Records drawn from a data source
○ ○ ○ ○ ○ ○ ○

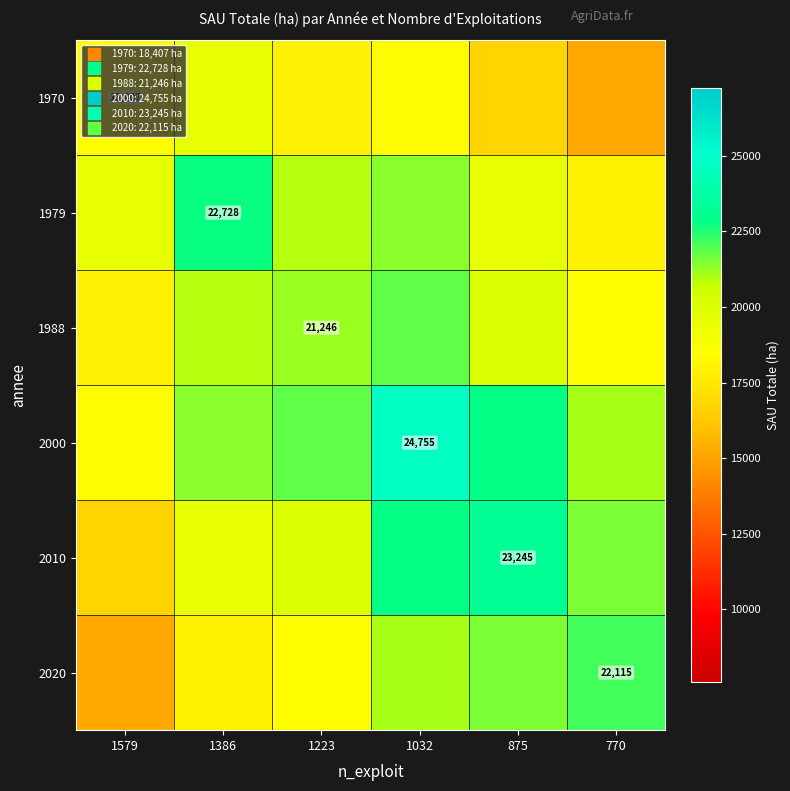

The value of 2000 at 1223 is 5378.9. True or false?

False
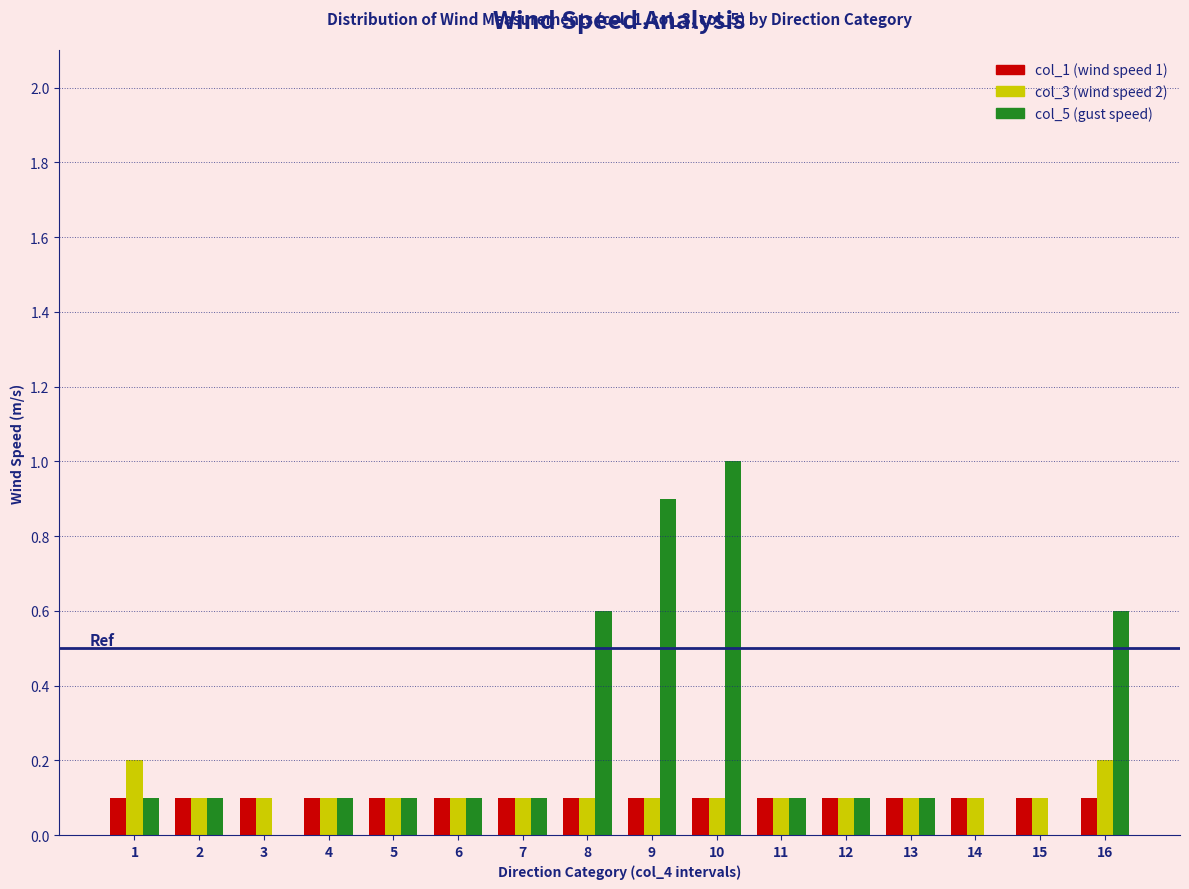

Is it true that col_3 (wind speed 2) equals 0.2 at 6?

False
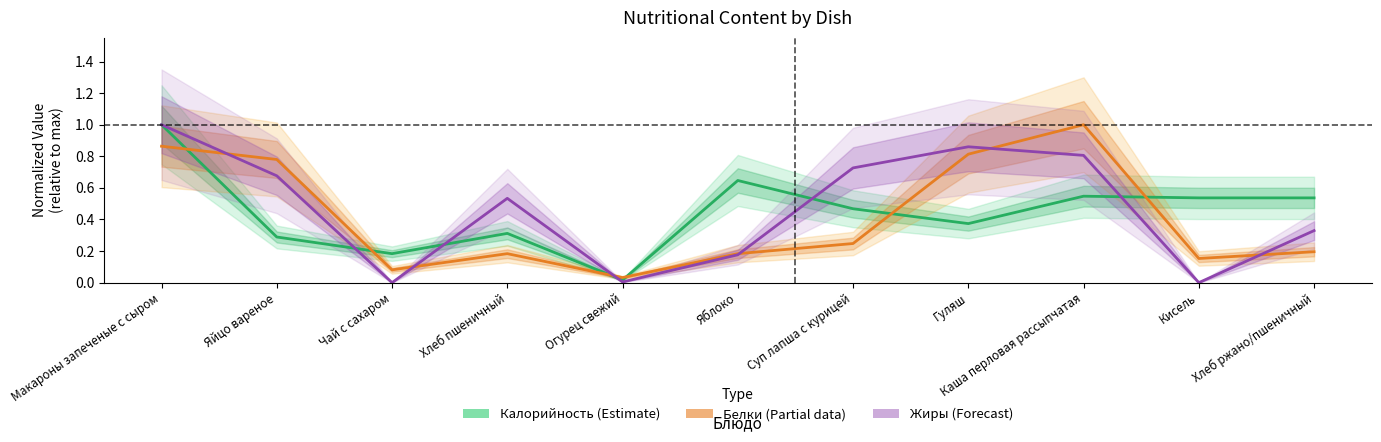

Where do Жиры and Калорийность first cross each other?

Яйцо вареное and Чай с сахаром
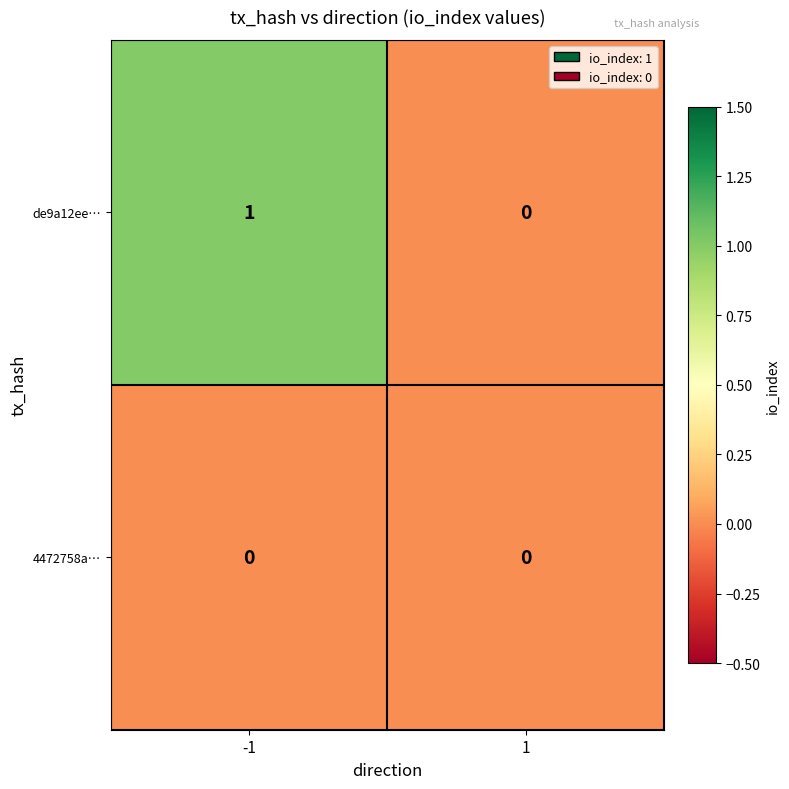

Which series has the largest range (max minus min)?

de9a12ee…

○ ○ ○ ○ ○ ○ ○

**WHAT IS NEEDED**. Give again the part of the records that opens with the line containing "Is it true that" and closes at the end of the records, keeping both ends. Leave the pictures out of the answer.

**YOUR RESPONSE**.
Is it true that col_3 (wind speed 2) equals 0.2 at 6?

False

Where do Жиры and Калорийность first cross each other?

Яйцо вареное and Чай с сахаром

Which series has the largest range (max minus min)?

de9a12ee…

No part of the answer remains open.